| Selection |
▼
1

I have an array of ints in C# and I want to get 5% of the whole array, in the way that the new array includes the most frequent similar values. For an example, say I have an array with 100 entries that includes 40 siblings of 20 (15 to 25). What I want is to detect the 20 as the most frequent value (including it's siblings) as a new array and then 5 most frequent values inside the new array. I need to run the code on an ASP.net website and because of that, I need a fast algorithem. Could anyone help me with this please?

Rojan Gh.
▲
| Supplied entries |
▼
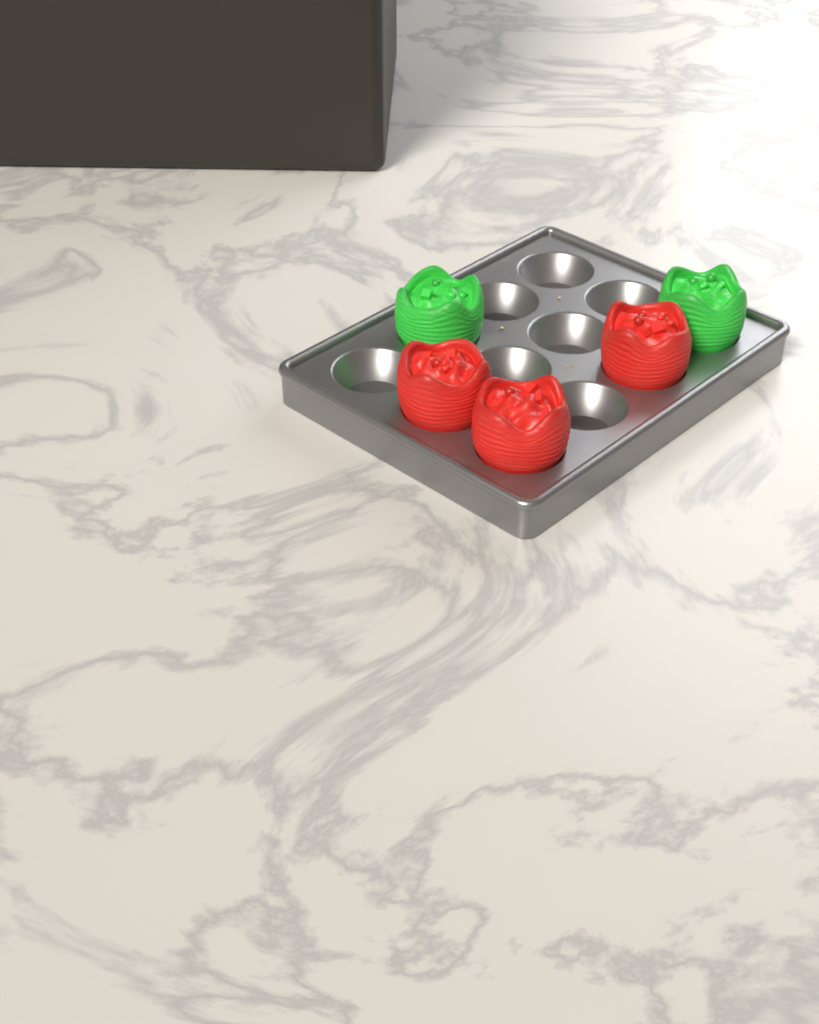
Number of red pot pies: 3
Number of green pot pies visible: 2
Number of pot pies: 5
▲
▼
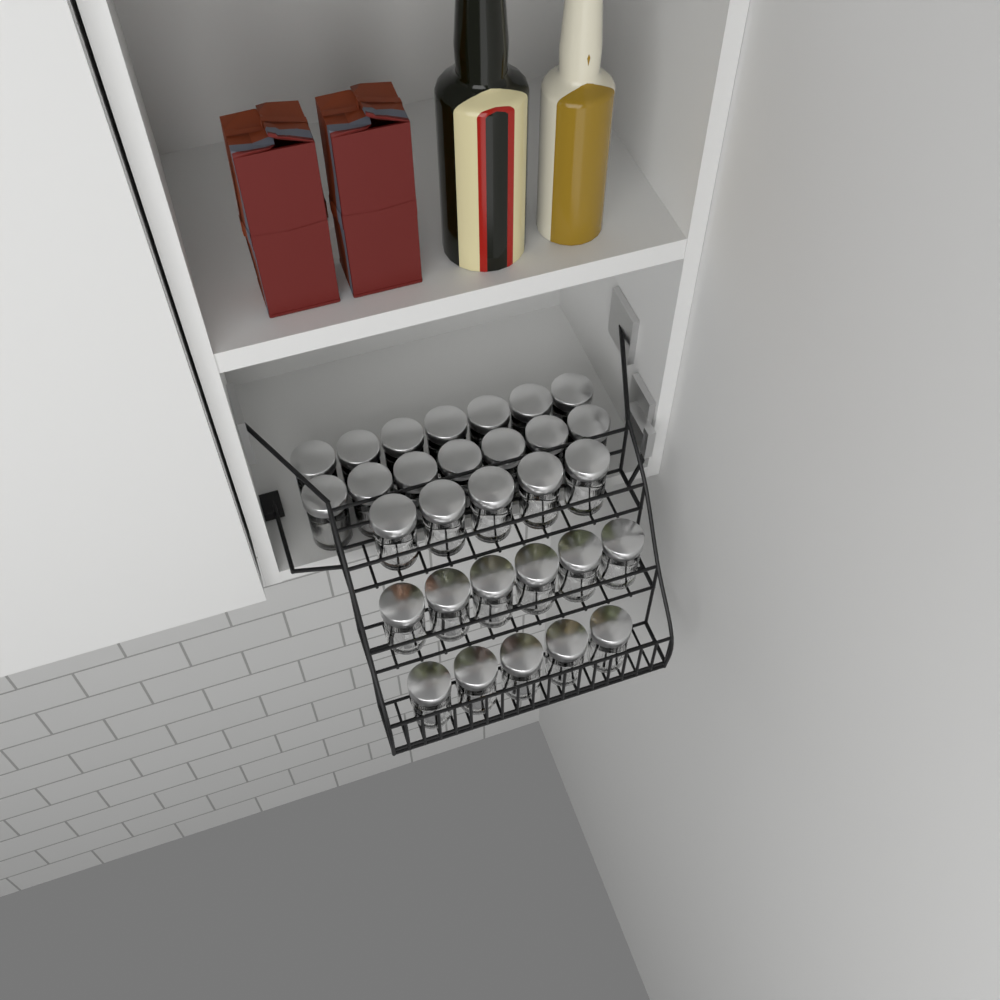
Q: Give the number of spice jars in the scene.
▲
| Set task |
Reproduce word for word the stretch of the C# array question from "I have an array of" through "with this please?".

| Written solution |
I have an array of ints in C# and I want to get 5% of the whole array, in the way that the new array includes the most frequent similar values. For an example, say I have an array with 100 entries that includes 40 siblings of 20 (15 to 25). What I want is to detect the 20 as the most frequent value (including it's siblings) as a new array and then 5 most frequent values inside the new array. I need to run the code on an ASP.net website and because of that, I need a fast algorithem. Could anyone help me with this please?